Chief Executive of the Department of the Prime Minister and Cabinet
- In office 2004–2012
- Prime Minister: Helen Clark John Key
- Preceded by: Mark Prebble
- Succeeded by: Andrew Kibblewhite

Ambassador to Japan
- In office 1994–1997
- Monarch: Elizabeth II
- Prime Minister: Jim Bolger
- Preceded by: David McDowell
- Succeeded by: Neil Walter

High Commissioner to Papua New Guinea
- In office 1993–1994
- Prime Minister: Jim Bolger
- Preceded by: John Hayes
- Succeeded by: John Clarke

Personal details
- Born: 24 March 1952 (age 74) Hengelo, Netherlands
- Relatives: Lydia Wevers (sister)

= Maarten Wevers =

New Zealand diplomat and public servant

Sir Maarten Laurens Wevers (born 24 March 1952) is a New Zealand diplomat and public servant, who served as New Zealand's High Commissioner to Papua New Guinea and Ambassador to Japan. He was the Chief Executive of the Department of the Prime Minister and Cabinet from 2004 to 2012.

Wevers was born in Hengelo, Netherlands, on 24 March 1952 and emigrated to New Zealand when he was just over one year old. He became a naturalised New Zealand citizen in 1954. He is brother to Professor Lydia Wevers (Director of the Stout Research Centre at Victoria University).

Wevers was educated at Rathkeale College from 1965 to 1969, and went on to Victoria University of Wellington, graduating with a BSc and BA (Hons) in economics. He joined the Ministry of Foreign Affairs, European Division, in 1977 and in 1982 was Second Secretary at the New Zealand Embassy in Japan. From 1985 to 1987 he was Private Secretary to the Prime Minister and Minister of Foreign Affairs, David Lange, in Wellington before being seconded to the Institute of Policy Studies at Victoria University of Wellington to undertake research on relations between Japan and New Zealand.

Between 1989 and 1992, Wevers served as Counsellor in the New Zealand Embassy, Brussels before becoming High Commissioner to Papua New Guinea (1993–1994) and as Ambassador to Japan (1994–1997).

In 1999, Wevers was appointed Chair of the APEC Senior Officials Meeting, during New Zealand’s APEC year. In the 2000 New Year Honours, he was appointed a Companion of the New Zealand Order of Merit, for services to the 1999 APEC summit.

In 2000, Wevers left the Ministry of Foreign Affairs to become regional director of New Zealand Post International Limited and General Manager, Government Business, for New Zealand Post Limited. In 2002 he became a general manager of Transcend Worldwide, New Zealand Post's international subsidiary.
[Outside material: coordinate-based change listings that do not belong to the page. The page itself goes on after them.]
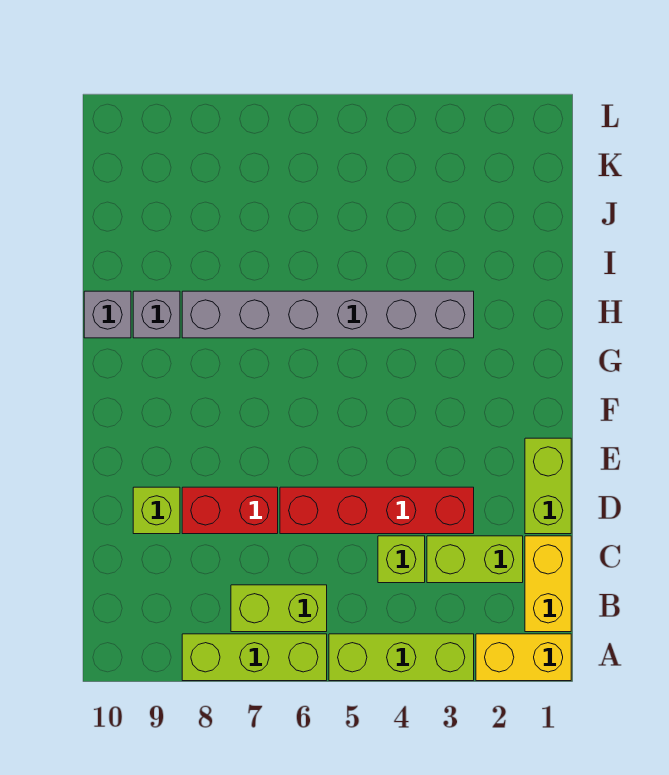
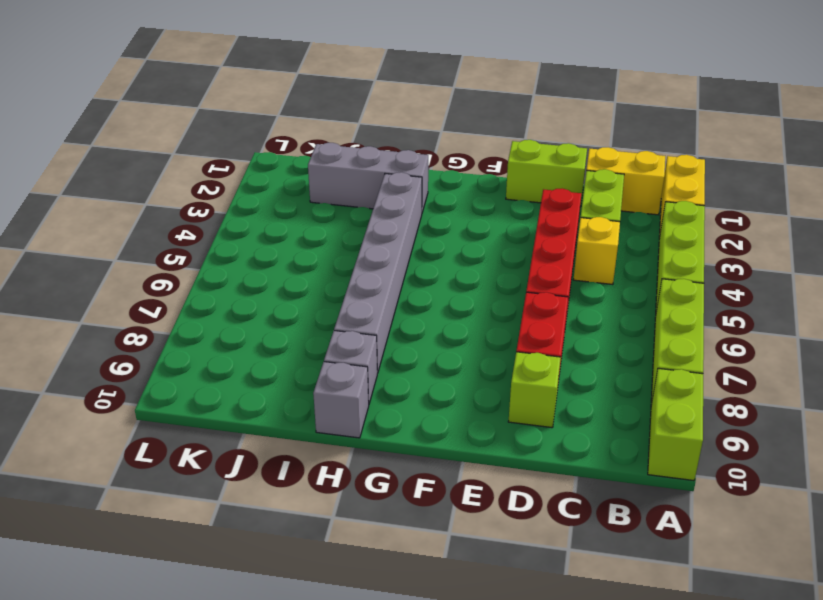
lime brick B6:B7 level 1 -> lime brick A9:A10 level 1
lime brick C4 level 1 -> yellow brick C4 level 1
none -> grey brick H2:J2 level 1

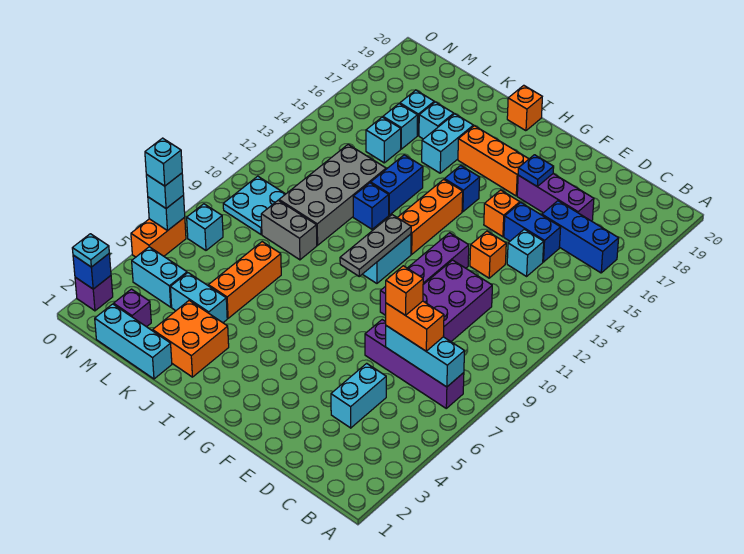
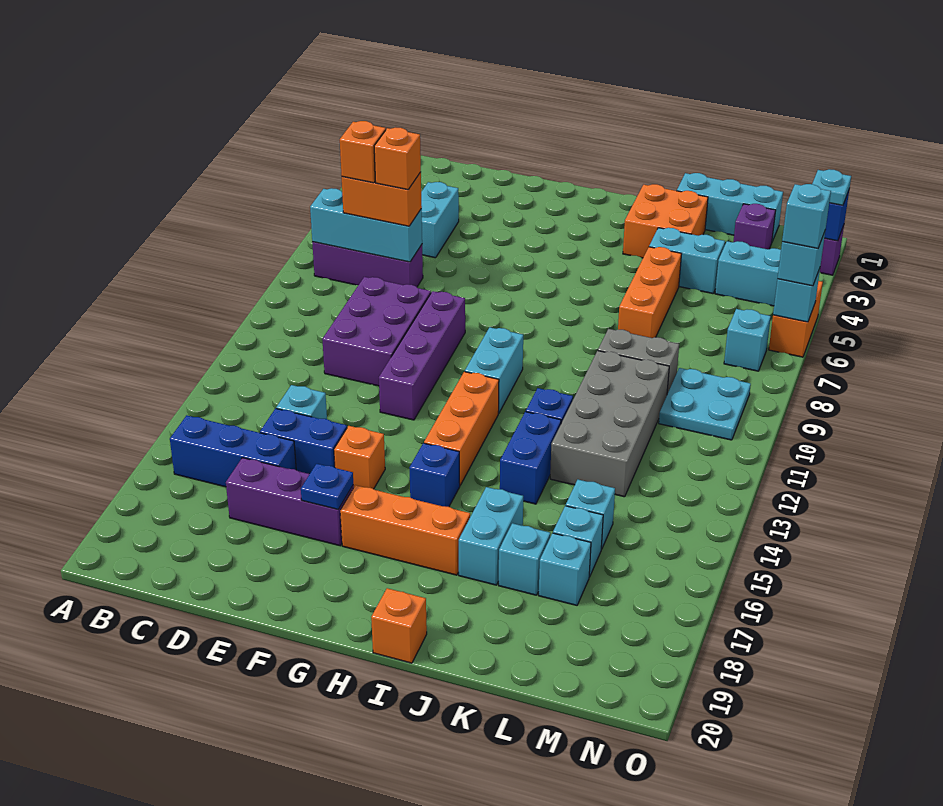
purple brick B7:E7 level 1 -> purple brick B7:D7 level 1
orange brick E13 level 1 -> orange brick C7 level 4
grey plate H9:H11 level 2 -> none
In 2004, Wevers was appointed Chief Executive of the Department of the Prime Minister and Cabinet.

In the 2012 Queen's Birthday and Diamond Jubilee Honours, he was appointed a Knight Companion of the New Zealand Order of Merit (KNZM) the first CE of the Department of Prime Minister and Cabinet to have been recognised in this way.

In 2013, he was appointed Chairman of the Board of the Earthquake Commission, a provider of natural disaster insurance for residential property, administering the Natural Disaster Fund, and funding research and education on natural disasters and ways of reducing their impact.

In 2018, he resigned as chairman and from the board of the Earthquake Commission, having lost the confidence of the minister responsible.